26th April 2024 – A crisis in the human spirit: Spirituality and reimagining the world.

This event was a launch of Sharon Clancy’s book: Sir George Trevelyan, Residential Adult Education and the New Age: ‘To Open the Immortal Eye’. It considered the development of British post-Second World War short-term residential adult education, through the lens of the Shropshire Adult Education College (SAEC – 1948-1976) and the tenure of Sir George Trevelyan as its first warden. Trevelyan is acknowledged as the godfather of new-age spiritualism in the UK and is credited with the development of eclectic and esoteric learning opportunities in arts, traditional crafts, culture and ecology. Embodying the spirit of a new national drive for optimism and enterprise in the post-war period, Trevelyan, and his contemporaries at other colleges, took risks and innovated in new pedagogical approaches to adult education, capturing the imagination of hundreds of students.

Some have argued that such spaces were stifled by an increasingly restrictive policy framework and financial and political strictures, particularly in the 1970s with the ‘Winter of Discontent‘. On the other hand, Trevelyan himself became increasingly focused on his own interests. His ‘beliefs and values were the result of a genuine and heartfelt conviction that he had a duty to help people “wake” and to turn away from a materialism which he understood as damaging the planet and the people who inhabit it’ (p.232). However, ‘over time the spiritual and esoteric appeared to totally eclipse ideas, processes and practices associated with democratic and emancipatory education and Trevelyan arguably oversaw the gradual decline of a social purpose curriculum which was originally open access, and which targeted local people, to one which privileged closed, spiritual and esoteric courses for those who lived far afield, were affluent and sometimes titled’ (Cilla Ross).

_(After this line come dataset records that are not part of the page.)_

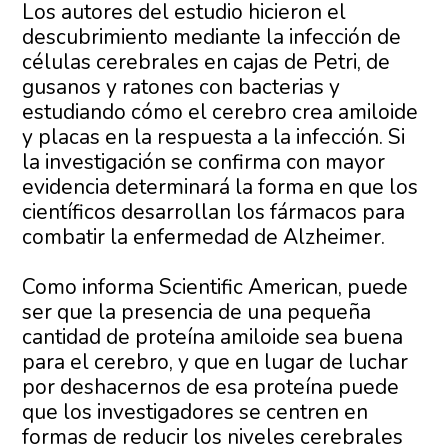
Los autores del estudio hicieron el
descubrimiento mediante la infección de
células cerebrales en cajas de Petri, de
gusanos y ratones con bacterias y
estudiando cómo el cerebro crea amiloide
y placas en la respuesta a la infección. Si
la investigación se confirma con mayor
evidencia determinará la forma en que los
científicos desarrollan los fármacos para
combatir la enfermedad de Alzheimer.
Como informa Scientific American, puede
ser que la presencia de una pequeña
cantidad de proteína amiloide sea buena
para el cerebro, y que en lugar de luchar
por deshacernos de esa proteína puede
que los investigadores se centren en
formas de reducir los niveles cerebrales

The seminar considered the ideological drivers and tensions behind this unique form of education – its inception, evolution and virtual demise – and sought to learn from its complex history to inform education in the future. It explored, in particular, the ongoing tensions between class, power, learning and the democratising intention. It featured presentations from Dr Sharon Clancy, giving an overview of her research and the evolution of the book, Dr Barrie Trinder, FSA, historian and writer on industrial archaeology, who was the Area Tutor/Co-ordinator at the SAEC in the 1960s, Dr Cilla Ross who has recently written a review of Clancy’s book, Professor Tom Woodin, Professor Emeritus Linden West and Professor Emeritus John Holford, who was Sharon’s PhD supervisor.